Actions to take
A. In the algorithm benchmarking notebook, which lecture and date is the insertion sort pseudocode taken from?
B. Transcribe the stretch of the algorithm benchmarking notebook from "L = [0] * (n1+1)" through "R[n2] = float('inf')".
C. Go on with the algorithm benchmarking notebook, starting right after its final line.

Given passage
↓

## Algorithm benchmarking
- This file handles the timing of execution time for the different alogrithms in different scenarios(best,worst,average).
- The results are stored in csv files for later visualization.
- This file also contains the actual algorithms that are being analyzed.

In [None]:
#Necessary imports
import timeit
import copy
import pandas as pd

In [None]:
#The sorting algorithms

#Insertion sort, based on the pseudocode from lecture 7, 26/02/2024
def insert_sort(A):
    for j in range(1, len(A)):
        key = A[j]
        i = j - 1
        while i >= 0 and A[i] > key:
            A[i + 1] = A[i]
            i = i - 1
        A[i+ 1] = key
    return A

# Merge sort, psudo code from lecture 7, 26/02/2024
def merge(A, p, q, r):
    n1 = q - p + 1
    n2 = r - q

    L = [0] * (n1+1)
    R = [0] * (n2+1)

    for i in range(n1):
        L[i] = A[p + i]
    
    for j in range(n2):
        R[j] = A[q + j + 1]

    L[n1] = float('inf')
    R[n2] = float('inf')

    i = 0
    j = 0

    for k in range(p, r+1):
        if L[i] <= R[j]:
            A[k] = L[i]
            i = i + 1
        else:
            A[k] = R[j]
            j = j + 1
    return A

# A  is the array to be sorted
# p is the start index
# q is the middle index
# r is the end index
def merge_sort(A, p, r):
    if p < r:
        q = (p + r) // 2
        merge_sort(A, p, q)
        merge_sort(A, q+1, r)
        merge(A, p, q, r)
        #A =  List cointaing two lists, p = start index first list, q = middle index end first list, start sekond list, r =end second list
    return A

# Quick sort, psudo code from lecture 7, 26/02/2024
def partition(A, p, q):
    x = A[p]
    i = p
    for j in range(p+1, q+1):
        if A[j] <= x:
            i = i + 1
            A[i], A[j] = A[j], A[i]
    A[i], A[p] = A[p], A[i]
    return i 

def quick_sort(A, p, r):
    if p < r:
        q = partition(A, p, r)
        quick_sort(A, p, q - 1)
        quick_sort(A, q + 1, r)

In [None]:
#The function to benchmark the sorting algorithms
def timing_function(list_name, list_of_lists, func_name, limit, df):
    '''
    Benchmark the sorting algorithms on a list of lists
    Using the timeit module to measure the time it takes to sort a list of a given size
    
    Parameters:
    list_name: str, the name of the list type
    list_of_lists: list, a list of lists to be sorted
    func_name: str, the name of the sorting function to be benchmarked
    limit: int, the maximum number of lists to be sorted
    df: pandas dataframe, the dataframe to store the timing results
    '''
    for i in range(0, len(list_of_lists)): #Iterate over the list of lists  
        current_list = [int(x) for x in list_of_lists[i].split(',')]
        print("Benchmarking {} with list of length {} of type {}".format(func_name, len(current_list), list_name))

↑

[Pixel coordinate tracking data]
↓

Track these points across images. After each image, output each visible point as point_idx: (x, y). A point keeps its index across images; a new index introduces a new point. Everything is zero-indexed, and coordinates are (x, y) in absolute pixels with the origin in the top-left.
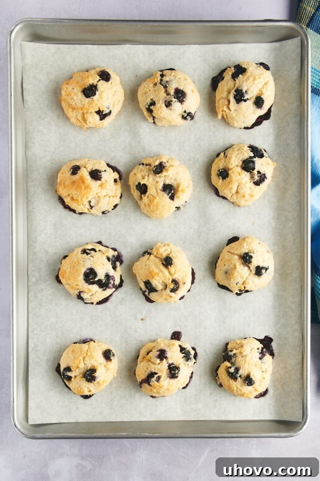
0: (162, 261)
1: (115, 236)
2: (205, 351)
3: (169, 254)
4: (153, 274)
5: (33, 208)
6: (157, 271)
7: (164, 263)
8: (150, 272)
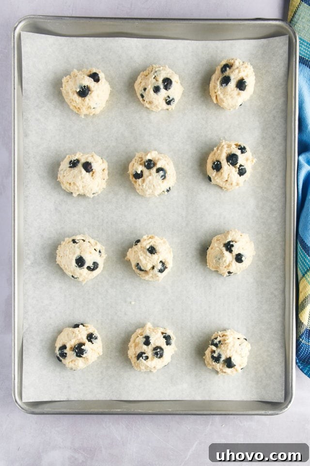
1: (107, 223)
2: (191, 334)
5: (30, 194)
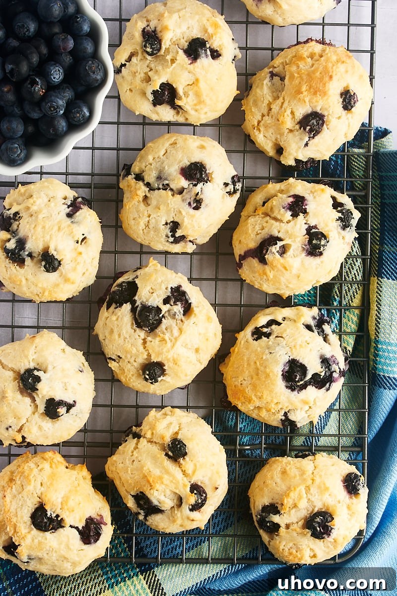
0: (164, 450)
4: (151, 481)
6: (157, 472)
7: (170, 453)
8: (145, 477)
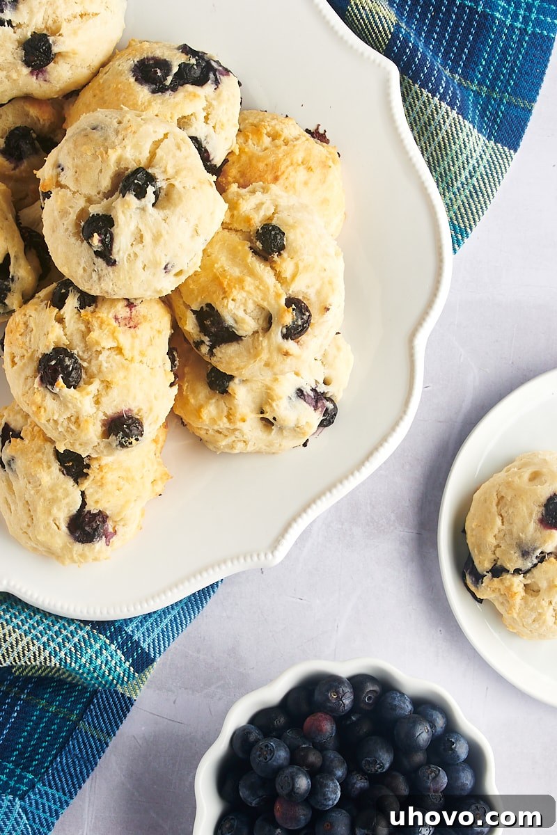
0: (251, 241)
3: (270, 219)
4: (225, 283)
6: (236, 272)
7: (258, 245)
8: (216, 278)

↑
↓

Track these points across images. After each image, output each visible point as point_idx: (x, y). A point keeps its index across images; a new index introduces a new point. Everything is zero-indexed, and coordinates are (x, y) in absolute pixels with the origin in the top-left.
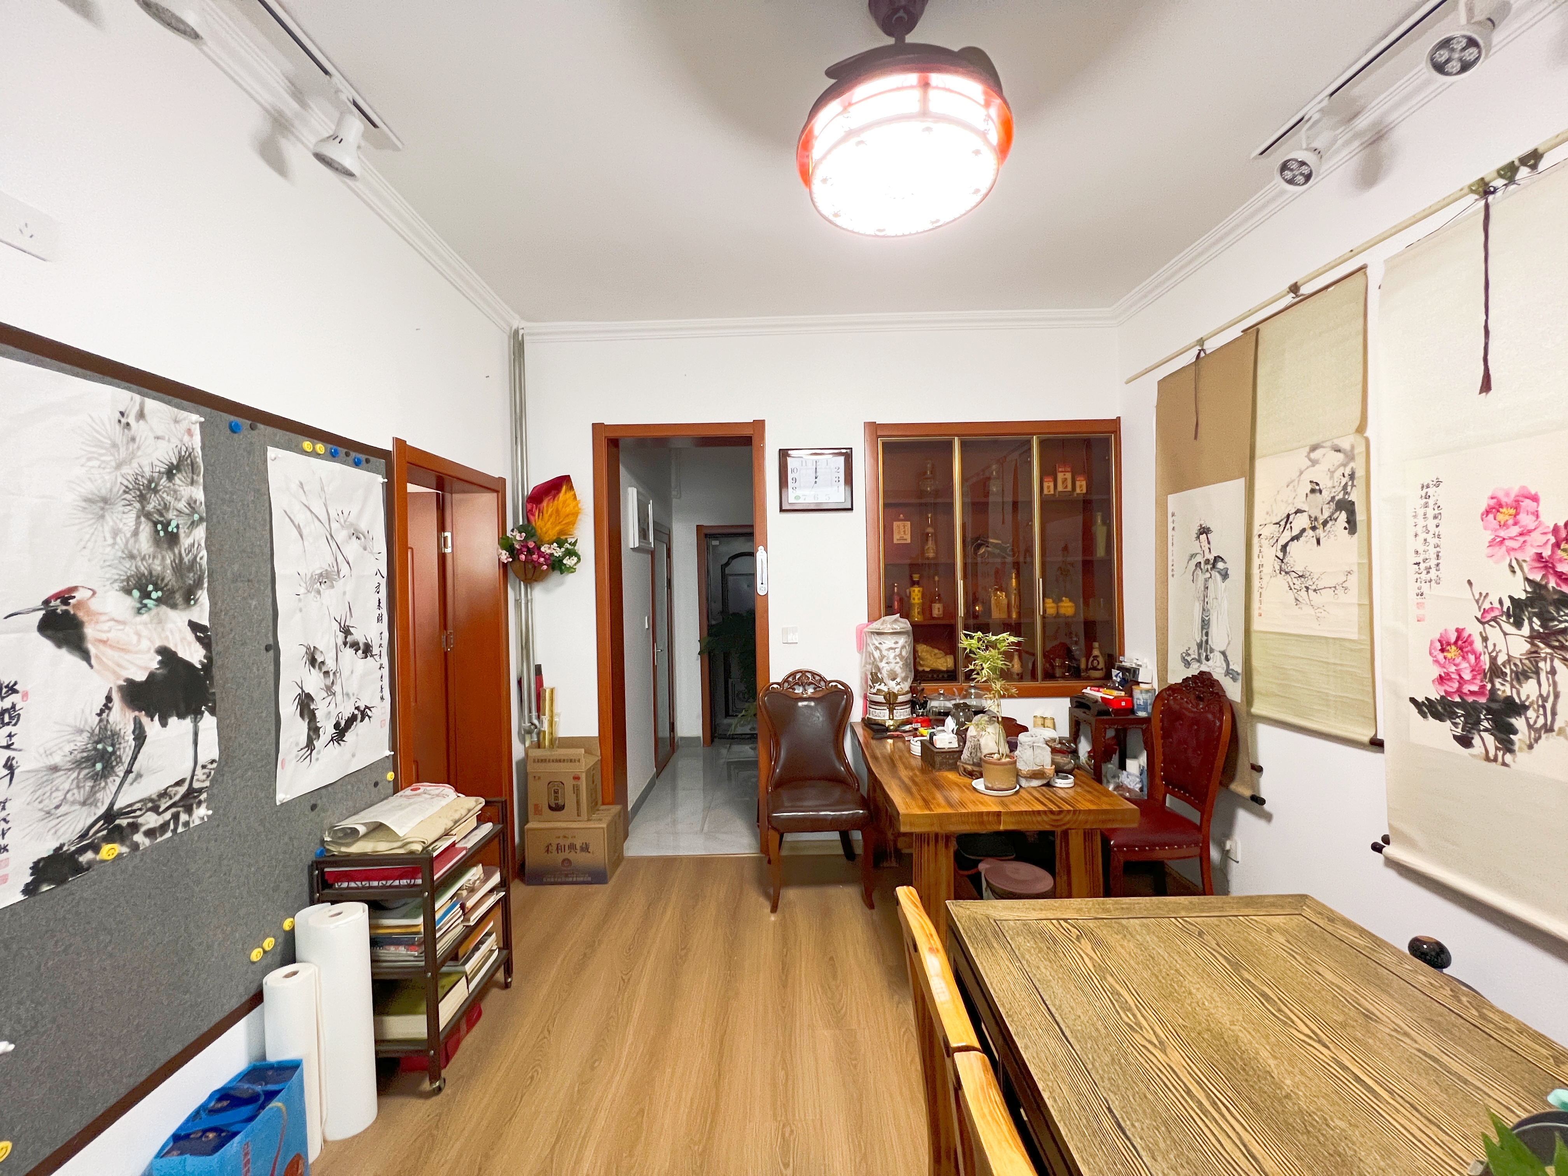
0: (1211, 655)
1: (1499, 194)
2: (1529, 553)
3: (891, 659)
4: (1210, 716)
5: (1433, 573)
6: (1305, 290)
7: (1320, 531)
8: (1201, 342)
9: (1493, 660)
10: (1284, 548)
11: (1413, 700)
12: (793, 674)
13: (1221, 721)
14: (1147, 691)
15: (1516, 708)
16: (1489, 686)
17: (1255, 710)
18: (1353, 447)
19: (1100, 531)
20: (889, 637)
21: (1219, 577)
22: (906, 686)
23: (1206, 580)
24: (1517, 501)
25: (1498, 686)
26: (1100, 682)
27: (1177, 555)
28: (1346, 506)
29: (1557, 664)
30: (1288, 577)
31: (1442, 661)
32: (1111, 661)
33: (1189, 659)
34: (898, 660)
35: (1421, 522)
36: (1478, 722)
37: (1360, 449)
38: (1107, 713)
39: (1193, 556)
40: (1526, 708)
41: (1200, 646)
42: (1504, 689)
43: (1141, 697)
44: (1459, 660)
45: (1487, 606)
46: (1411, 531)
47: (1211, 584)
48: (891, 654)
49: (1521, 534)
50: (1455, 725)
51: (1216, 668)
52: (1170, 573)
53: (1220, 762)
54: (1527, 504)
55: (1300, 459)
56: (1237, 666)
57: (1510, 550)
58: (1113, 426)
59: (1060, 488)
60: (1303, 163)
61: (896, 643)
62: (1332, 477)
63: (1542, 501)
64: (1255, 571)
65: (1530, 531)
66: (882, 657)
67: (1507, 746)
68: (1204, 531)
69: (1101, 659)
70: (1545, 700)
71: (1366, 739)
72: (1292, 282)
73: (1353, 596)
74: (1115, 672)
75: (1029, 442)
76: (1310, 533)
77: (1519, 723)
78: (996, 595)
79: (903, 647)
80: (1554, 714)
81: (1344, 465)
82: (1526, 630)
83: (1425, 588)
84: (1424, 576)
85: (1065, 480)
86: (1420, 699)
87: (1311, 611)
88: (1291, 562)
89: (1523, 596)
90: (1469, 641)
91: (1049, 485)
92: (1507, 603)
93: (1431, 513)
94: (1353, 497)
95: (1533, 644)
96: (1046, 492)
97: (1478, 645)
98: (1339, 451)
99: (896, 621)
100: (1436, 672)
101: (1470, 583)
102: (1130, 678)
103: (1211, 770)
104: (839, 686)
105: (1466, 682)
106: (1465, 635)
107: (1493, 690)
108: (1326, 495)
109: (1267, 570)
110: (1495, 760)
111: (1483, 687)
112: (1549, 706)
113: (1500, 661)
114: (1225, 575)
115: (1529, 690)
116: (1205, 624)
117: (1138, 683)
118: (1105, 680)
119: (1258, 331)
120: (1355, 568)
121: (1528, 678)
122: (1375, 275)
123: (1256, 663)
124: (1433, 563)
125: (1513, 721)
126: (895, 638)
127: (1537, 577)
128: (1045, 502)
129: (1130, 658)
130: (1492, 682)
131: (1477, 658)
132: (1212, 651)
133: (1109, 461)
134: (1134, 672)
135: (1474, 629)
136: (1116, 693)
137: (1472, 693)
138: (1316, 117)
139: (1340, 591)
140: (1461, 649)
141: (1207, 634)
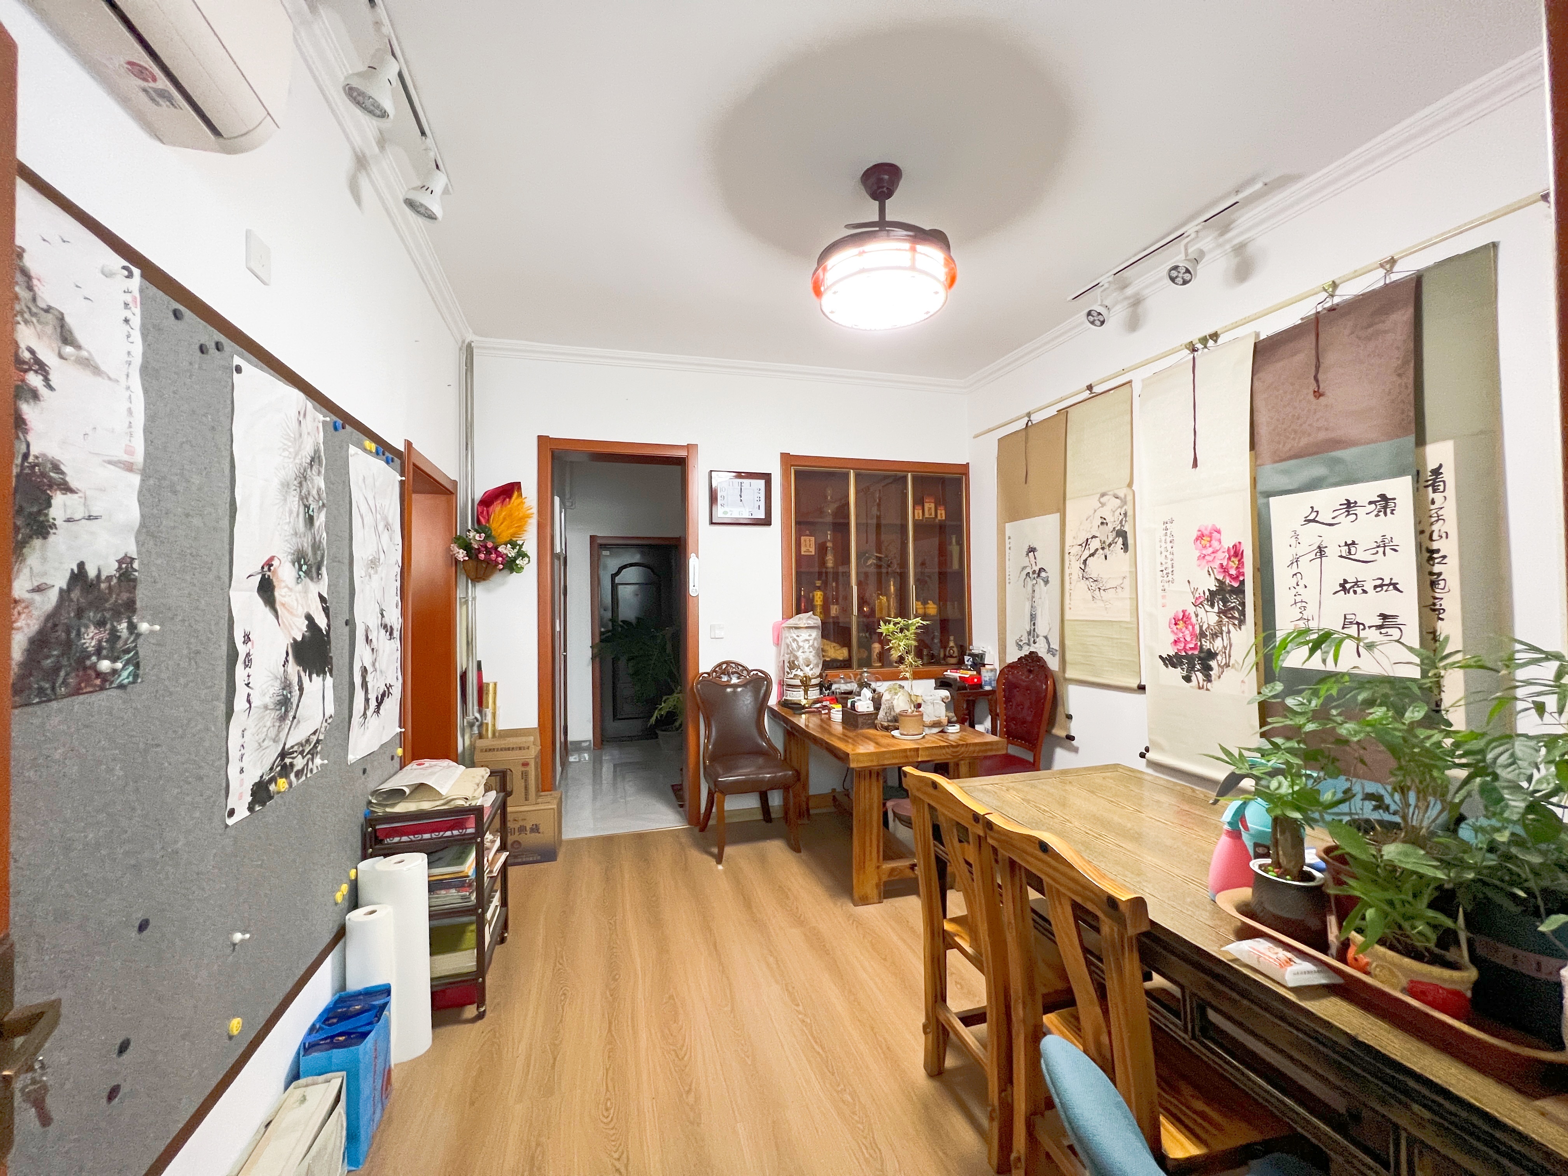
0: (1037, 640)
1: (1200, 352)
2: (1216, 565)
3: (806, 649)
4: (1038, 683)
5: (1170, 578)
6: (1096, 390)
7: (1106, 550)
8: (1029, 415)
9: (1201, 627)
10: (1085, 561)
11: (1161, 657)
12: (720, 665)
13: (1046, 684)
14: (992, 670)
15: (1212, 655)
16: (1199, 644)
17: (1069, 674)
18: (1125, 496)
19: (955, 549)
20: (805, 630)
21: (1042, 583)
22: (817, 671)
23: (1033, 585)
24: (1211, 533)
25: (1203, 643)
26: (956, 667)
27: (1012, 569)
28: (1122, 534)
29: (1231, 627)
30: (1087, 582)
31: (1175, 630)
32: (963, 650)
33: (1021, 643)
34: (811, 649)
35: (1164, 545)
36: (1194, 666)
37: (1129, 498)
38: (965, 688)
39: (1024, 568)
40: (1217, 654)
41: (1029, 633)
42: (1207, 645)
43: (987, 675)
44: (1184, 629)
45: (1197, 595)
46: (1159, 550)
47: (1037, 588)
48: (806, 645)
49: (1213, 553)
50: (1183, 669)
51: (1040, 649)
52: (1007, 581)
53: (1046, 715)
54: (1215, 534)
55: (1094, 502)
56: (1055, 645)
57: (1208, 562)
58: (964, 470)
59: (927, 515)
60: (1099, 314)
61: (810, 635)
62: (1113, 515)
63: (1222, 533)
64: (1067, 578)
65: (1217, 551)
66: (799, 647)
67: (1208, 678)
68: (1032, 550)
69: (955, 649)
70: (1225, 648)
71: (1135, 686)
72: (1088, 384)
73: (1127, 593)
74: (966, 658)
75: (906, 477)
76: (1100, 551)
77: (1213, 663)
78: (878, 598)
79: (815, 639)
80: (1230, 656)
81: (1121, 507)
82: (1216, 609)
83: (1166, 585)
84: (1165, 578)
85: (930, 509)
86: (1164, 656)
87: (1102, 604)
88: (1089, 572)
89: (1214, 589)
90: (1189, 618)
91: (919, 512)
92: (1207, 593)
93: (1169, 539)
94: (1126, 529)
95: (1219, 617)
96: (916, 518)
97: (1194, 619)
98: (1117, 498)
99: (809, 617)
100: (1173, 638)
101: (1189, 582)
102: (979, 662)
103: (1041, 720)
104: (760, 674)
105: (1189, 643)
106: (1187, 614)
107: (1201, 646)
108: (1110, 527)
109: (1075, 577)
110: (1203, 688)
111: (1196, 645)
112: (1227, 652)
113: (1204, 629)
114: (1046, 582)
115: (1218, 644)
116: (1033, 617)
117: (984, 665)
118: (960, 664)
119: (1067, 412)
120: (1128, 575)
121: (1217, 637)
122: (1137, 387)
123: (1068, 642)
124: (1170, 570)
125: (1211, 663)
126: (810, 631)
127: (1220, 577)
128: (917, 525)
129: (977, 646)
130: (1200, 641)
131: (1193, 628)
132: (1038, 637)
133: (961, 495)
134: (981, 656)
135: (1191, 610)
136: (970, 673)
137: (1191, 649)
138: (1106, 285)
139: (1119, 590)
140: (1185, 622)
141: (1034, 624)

↑

Answers by task
A. Lecture 7, 26/02/2024.

B.
L = [0] * (n1+1)
    R = [0] * (n2+1)

    for i in range(n1):
        L[i] = A[p + i]
    
    for j in range(n2):
        R[j] = A[q + j + 1]

    L[n1] = float('inf')
    R[n2] = float('inf')

C.
        if func_name == "insert_sort":
            clock = timeit.Timer(stmt='sort_func(copy(data))', globals={'sort_func': insert_sort, 'data': current_list, 'copy': copy.copy})    
        elif func_name == "merge_sort":
            clock = timeit.Timer(stmt='sort_func(copy(data),0,r)', globals={'sort_func': merge_sort, 'data': current_list, 'copy': copy.copy, 'r': len(current_list)-1, "0": 0})
        elif func_name == "quick_sort":
            clock = timeit.Timer(stmt='sort_func(copy(data),0,r)', globals={'sort_func': quick_sort, 'data': current_list, 'copy': copy.copy, 'r': len(current_list)-1, "0": 0})
        n_ar, t_ar = clock.autorange()
        t = clock.repeat(repeat=7, number=n_ar)

        for time in t:
            new_row = {'list_type': list_name, 'list_size': len(current_list), 'n_ar': n_ar, 'time': time}
            df = pd.concat([df, pd.DataFrame([new_row])], ignore_index=True)        #Store the timing results in a csv file
  
        #Stop the benchmarking if the limit is reached
        if i == limit-1:
            break
    return df

In [None]:
#Read the csv files containing the benchmarking data
b_c_file = open("../data/b_c.csv", "r") #Best case
w_c_file = open("../data/w_c.csv", "r") #Worst case
a_c_file = open("../data/a_c.csv", "r") #Average case

#Read the file and store the data in a list
a_c = a_c_file.read().splitlines()
b_c = b_c_file.read().splitlines()
w_c = w_c_file.read().splitlines()

In [None]:
#Limit the number of lists to be sorted. Must be less than or equal to the number of lists in the input files (25)
limit = 3 #Must be >= 1, and quick_sort will have problems with recursion depth if larger than 11
algorithm_list = ["insert_sort", "merge_sort", "quick_sort"]

#Benchmark the sorting algorithms. The timing results are stored in the csv files in the results folder
for algorithm in algorithm_list: #For each algorithm
    df = pd.DataFrame(columns=['list_type', 'list_size', 'n_ar', 'time'])
    #Call the timing function for each list type
    df = timing_function("a_c", a_c, algorithm,limit, df)
    df = timing_function("b_c", b_c, algorithm,limit, df)
    df = timing_function("w_c", w_c, algorithm,limit, df)

    #Store the timing results in a pickle file
    df.to_pickle(f"../data/{algorithm}_timing.pkl")